9 Avoidable Workplace Health and Safety Hazards

Workplace health and safety hazards can be costly (to lives and the bottom line), but the good news is that they are largely preventable if you take the right precautions.

 

You don’t need to work surrounded by combustible materials to face serious health and safety risks, but the recent mine explosion in West Virginia, which killed nearly 30 workers, has called regulatory attention to that extreme end of the workplace hazard spectrum. Whether it’s a failure to protect your workers against carbon monoxide, the silent killer, or a sleep-deprived employee getting into a fatal car accident on the drive to work, every job comes with potential hazards.
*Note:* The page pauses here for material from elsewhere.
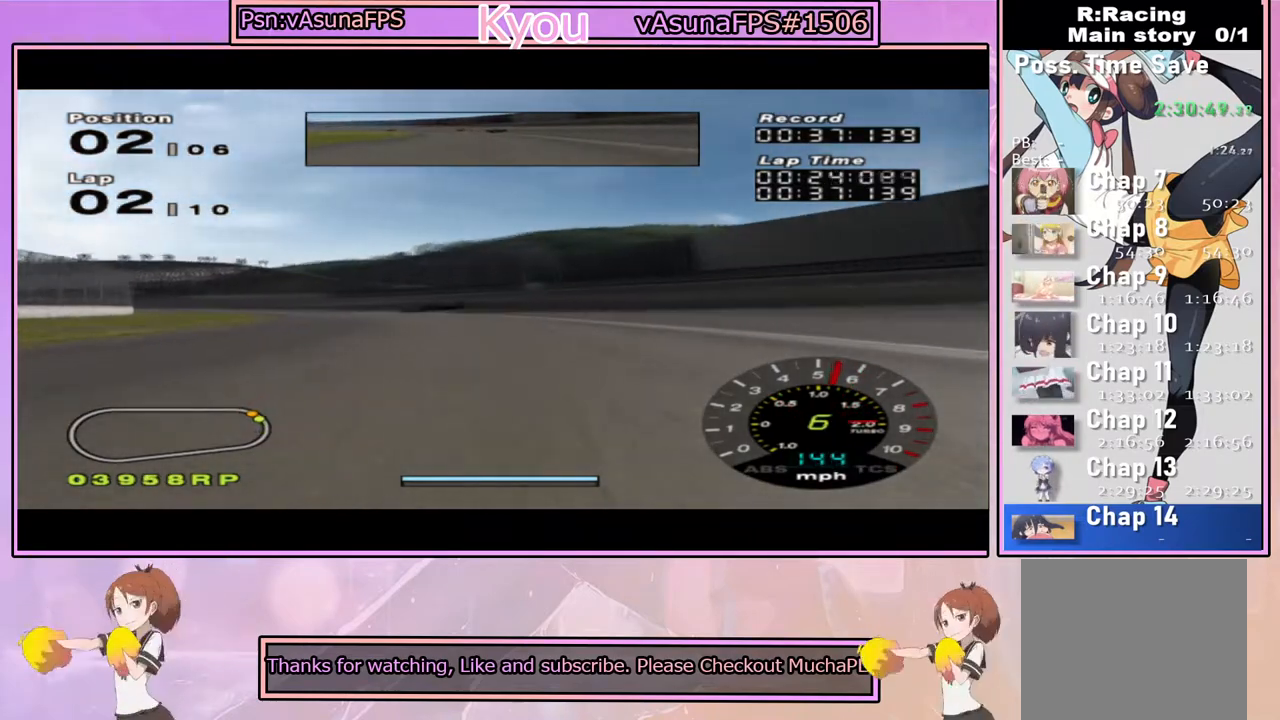
{"dt_ms": 500, "buttons": ["CROSS"], "left_stick": "left", "right_stick": "center", "events": []}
Common workplace health and safety hazards include: communicable disease, transportation accidents, workplace violence, slipping and falling, toxic events, particularly chemical and gas exposure, getting struck by objects, electrocution or explosion, repetitive motion and ergonomic injuries, and hearing loss. Although some hazards are less likely to happen in some work spaces than others, it's important to assess which hazards are most damaging to your business and your employees. Some may disrupt your continuity more than others, some may pose more serious threats to employee welfare, and still others will result in the most time lost or be the most costly. What all these setbacks have in common is that thorough planning can forestall many of them.
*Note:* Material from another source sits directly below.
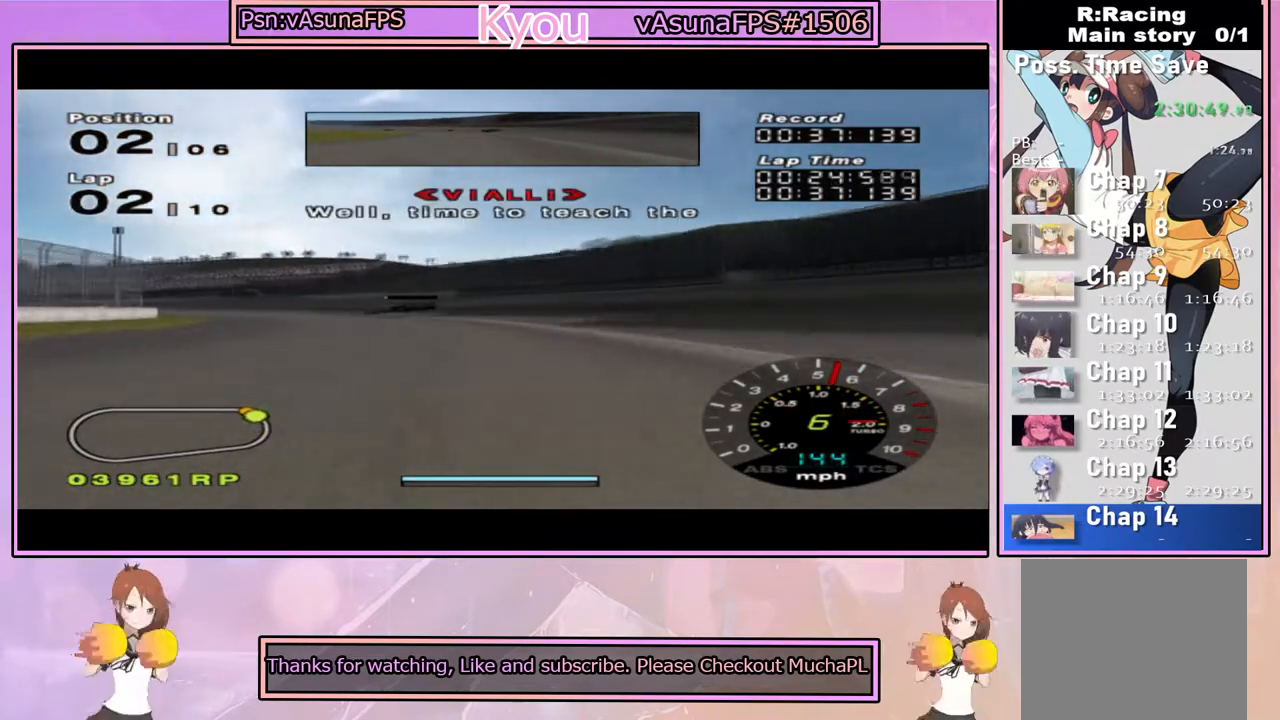
{"dt_ms": 500, "buttons": ["CROSS"], "left_stick": "left", "right_stick": "center", "events": [[150, "left_stick", "center"], [233, "left_stick", "left"]]}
The go-to resource for the legal requirements in your particular industry or state is the Occupational Safety and Health Administration (OSHA), the arm of the federal government that enforces health and safety laws. "It's becoming a much more aggressive organization right now," says Jerry Laws, the editor of Occupational Health & Safety, a Dallas, Texas-based magazine. This crackdown is partly due to a string of recent, highly-publicized disasters including the West Virginia coal mine explosion, an oil rig south of Louisiana that blew up, and a fire at a Washington State oil refinery.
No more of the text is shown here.